## EXERCISE
Without copying any pictures, restate exactly the lines from the start of the records through the line containing "btllib is installed.".

★ ★ ★ ★ ★

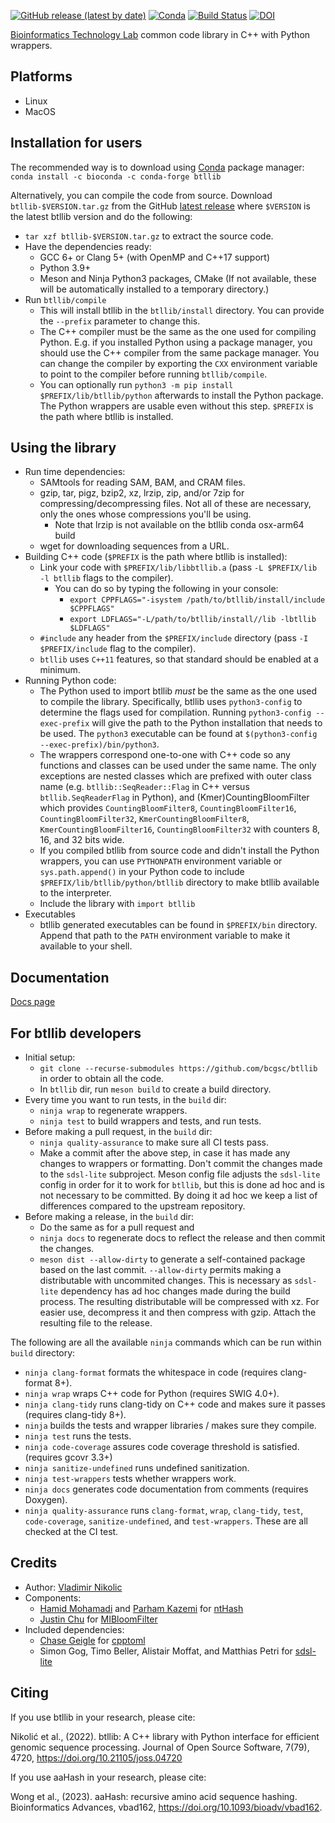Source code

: [![GitHub release (latest by date)](https://img.shields.io/github/v/release/bcgsc/btllib?label=Release)](https://github.com/bcgsc/btllib/releases/latest)
[![Conda](https://img.shields.io/conda/dn/bioconda/btllib?label=Conda%20downloads)](https://anaconda.org/bioconda/btllib)
[![Build Status](https://dev.azure.com/bcgsc/btl_public/_apis/build/status/bcgsc.btllib)](https://dev.azure.com/bcgsc/btl_public/_build/latest?definitionId=1)
[![DOI](https://joss.theoj.org/papers/10.21105/joss.04720/status.svg)](https://doi.org/10.21105/joss.04720)

[Bioinformatics Technology Lab](http://www.birollab.ca/) common code library in C++ with Python wrappers.

Platforms
---
- Linux
- MacOS

Installation for users
---
The recommended way is to download using [Conda](https://docs.conda.io/en/latest/) package manager:  
`conda install -c bioconda -c conda-forge btllib`

Alternatively, you can compile the code from source. Download `btllib-$VERSION.tar.gz` from the GitHub [latest release](https://github.com/bcgsc/btllib/releases/latest) where `$VERSION` is the latest btllib version and do the following:
- `tar xzf btllib-$VERSION.tar.gz` to extract the source code.
- Have the dependencies ready:
  * GCC 6+ or Clang 5+ (with OpenMP and C++17 support)
  * Python 3.9+
  * Meson and Ninja Python3 packages, CMake (If not available, these will be automatically installed to a temporary directory.)
- Run `btllib/compile`
  * This will install btllib in the `btllib/install` directory. You can provide the `--prefix` parameter to change this.
  * The C++ compiler must be the same as the one used for compiling Python. E.g. if you installed Python using a package manager, you should use the C++ compiler from the same package manager. You can change the compiler by exporting the `CXX` environment variable to point to the compiler before running `btllib/compile`.
  * You can optionally run `python3 -m pip install $PREFIX/lib/btllib/python` afterwards to install the Python package. The Python wrappers are usable even without this step. `$PREFIX` is the path where btllib is installed.

Using the library
---
- Run time dependencies:
  * SAMtools for reading SAM, BAM, and CRAM files.
  * gzip, tar, pigz, bzip2, xz, lrzip, zip, and/or 7zip for compressing/decompressing files. Not all of these are necessary, only the ones whose compressions you'll be using.
    * Note that lrzip is not available on the btllib conda osx-arm64 build
  * wget for downloading sequences from a URL.
- Building C++ code (`$PREFIX` is the path where btllib is installed):
  * Link your code with `$PREFIX/lib/libbtllib.a` (pass `-L $PREFIX/lib -l btllib` flags to the compiler).
      * You can do so by typing the following in your console:
          * `export CPPFLAGS="-isystem /path/to/btllib/install/include $CPPFLAGS"`
          * `export LDFLAGS="-L/path/to/btllib/install//lib -lbtllib $LDFLAGS"`
  * `#include` any header from the `$PREFIX/include` directory (pass `-I $PREFIX/include` flag to the compiler).
  * `btllib` uses `C++11` features, so that standard should be enabled at a minimum.
- Running Python code:
  * The Python used to import btllib _must_ be the same as the one used to compile the library. Specifically, btllib uses `python3-config` to determine the flags used for compilation. Running `python3-config --exec-prefix` will give the path to the Python installation that needs to be used. The `python3` executable can be found at `$(python3-config --exec-prefix)/bin/python3`.
  * The wrappers correspond one-to-one with C++ code so any functions and classes can be used under the same name. The only exceptions are nested classes which are prefixed with outer class name (e.g. `btllib::SeqReader::Flag` in C++ versus `btllib.SeqReaderFlag` in Python), and (Kmer)CountingBloomFilter which provides `CountingBloomFilter8`, `CountingBloomFilter16`, `CountingBloomFilter32`, `KmerCountingBloomFilter8`, `KmerCountingBloomFilter16`, `CountingBloomFilter32` with counters 8, 16, and 32 bits wide.
  * If you compiled btllib from source code and didn't install the Python wrappers, you can use `PYTHONPATH` environment variable or `sys.path.append()` in your Python code to include `$PREFIX/lib/btllib/python/btllib` directory to make btllib available to the interpreter.
  * Include the library with `import btllib`
- Executables
  * btllib generated executables can be found in `$PREFIX/bin` directory. Append that path to the `PATH` environment variable to make it available to your shell.

Documentation
---
[Docs page](https://bcgsc.github.io/btllib/)

For btllib developers
---
- Initial setup:
  * `git clone --recurse-submodules https://github.com/bcgsc/btllib` in order to obtain all the code.
  * In `btllib` dir, run `meson build` to create a build directory.
- Every time you want to run tests, in the `build` dir:
  * `ninja wrap` to regenerate wrappers.
  * `ninja test` to build wrappers and tests, and run tests.
- Before making a pull request, in the `build` dir:
  * `ninja quality-assurance` to make sure all CI tests pass.
  * Make a commit after the above step, in case it has made any changes to wrappers or formatting. Don't commit the changes made to the `sdsl-lite` subproject. Meson config file adjusts the `sdsl-lite` config in order for it to work for `btllib`, but this is done ad hoc and is not necessary to be committed. By doing it ad hoc we keep a list of differences compared to the upstream repository.
- Before making a release, in the `build` dir:
  * Do the same as for a pull request and
  * `ninja docs` to regenerate docs to reflect the release and then commit the changes.
  * `meson dist --allow-dirty` to generate a self-contained package based on the last commit. `--allow-dirty` permits making a distributable with uncommited changes. This is necessary as `sdsl-lite` dependency has ad hoc changes made during the build process. The resulting distributable will be compressed with xz. For easier use, decompress it and then compress with gzip. Attach the resulting file to the release.

The following are all the available `ninja` commands which can be run within `build` directory:
- `ninja clang-format` formats the whitespace in code (requires clang-format 8+).
- `ninja wrap` wraps C++ code for Python (requires SWIG 4.0+).
- `ninja clang-tidy` runs clang-tidy on C++ code and makes sure it passes (requires clang-tidy 8+).
- `ninja` builds the tests and wrapper libraries / makes sure they compile.
- `ninja test` runs the tests.
- `ninja code-coverage` assures code coverage threshold is satisfied. (requires gcovr 3.3+)
- `ninja sanitize-undefined` runs undefined sanitization.
- `ninja test-wrappers` tests whether wrappers work.
- `ninja docs` generates code documentation from comments (requires Doxygen).
- `ninja quality-assurance` runs `clang-format`, `wrap`, `clang-tidy`, `test`, `code-coverage`, `sanitize-undefined`, and `test-wrappers`. These are all checked at the CI test.

Credits
---
- Author: [Vladimir Nikolic](https://github.com/vlad0x00)
- Components:
  - [Hamid Mohamadi](https://github.com/mohamadi) and [Parham Kazemi](https://github.com/parham-k) for [ntHash](https://github.com/bcgsc/ntHash)
  - [Justin Chu](https://github.com/JustinChu) for [MIBloomFilter](https://github.com/bcgsc/btl_bloomfilter)
- Included dependencies:
  - [Chase Geigle](https://github.com/skystrife) for [cpptoml](https://github.com/skystrife/cpptoml)
  - Simon Gog, Timo Beller, Alistair Moffat, and Matthias Petri for [sdsl-lite](https://github.com/simongog/sdsl-lite)

Citing
---
If you use btllib in your research, please cite:

Nikolić et al., (2022). btllib: A C++ library with Python interface for efficient genomic sequence processing. Journal of Open Source Software, 7(79), 4720, https://doi.org/10.21105/joss.04720

If you use aaHash in your research, please cite:

Wong et al., (2023). aaHash: recursive amino acid sequence hashing. Bioinformatics Advances, vbad162, https://doi.org/10.1093/bioadv/vbad162.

★ ★ ★ ★ ★

## ANSWER TO THIS PROBLEM
Source code

: [![GitHub release (latest by date)](https://img.shields.io/github/v/release/bcgsc/btllib?label=Release)](https://github.com/bcgsc/btllib/releases/latest)
[![Conda](https://img.shields.io/conda/dn/bioconda/btllib?label=Conda%20downloads)](https://anaconda.org/bioconda/btllib)
[![Build Status](https://dev.azure.com/bcgsc/btl_public/_apis/build/status/bcgsc.btllib)](https://dev.azure.com/bcgsc/btl_public/_build/latest?definitionId=1)
[![DOI](https://joss.theoj.org/papers/10.21105/joss.04720/status.svg)](https://doi.org/10.21105/joss.04720)

[Bioinformatics Technology Lab](http://www.birollab.ca/) common code library in C++ with Python wrappers.

Platforms
---
- Linux
- MacOS

Installation for users
---
The recommended way is to download using [Conda](https://docs.conda.io/en/latest/) package manager:  
`conda install -c bioconda -c conda-forge btllib`

Alternatively, you can compile the code from source. Download `btllib-$VERSION.tar.gz` from the GitHub [latest release](https://github.com/bcgsc/btllib/releases/latest) where `$VERSION` is the latest btllib version and do the following:
- `tar xzf btllib-$VERSION.tar.gz` to extract the source code.
- Have the dependencies ready:
  * GCC 6+ or Clang 5+ (with OpenMP and C++17 support)
  * Python 3.9+
  * Meson and Ninja Python3 packages, CMake (If not available, these will be automatically installed to a temporary directory.)
- Run `btllib/compile`
  * This will install btllib in the `btllib/install` directory. You can provide the `--prefix` parameter to change this.
  * The C++ compiler must be the same as the one used for compiling Python. E.g. if you installed Python using a package manager, you should use the C++ compiler from the same package manager. You can change the compiler by exporting the `CXX` environment variable to point to the compiler before running `btllib/compile`.
  * You can optionally run `python3 -m pip install $PREFIX/lib/btllib/python` afterwards to install the Python package. The Python wrappers are usable even without this step. `$PREFIX` is the path where btllib is installed.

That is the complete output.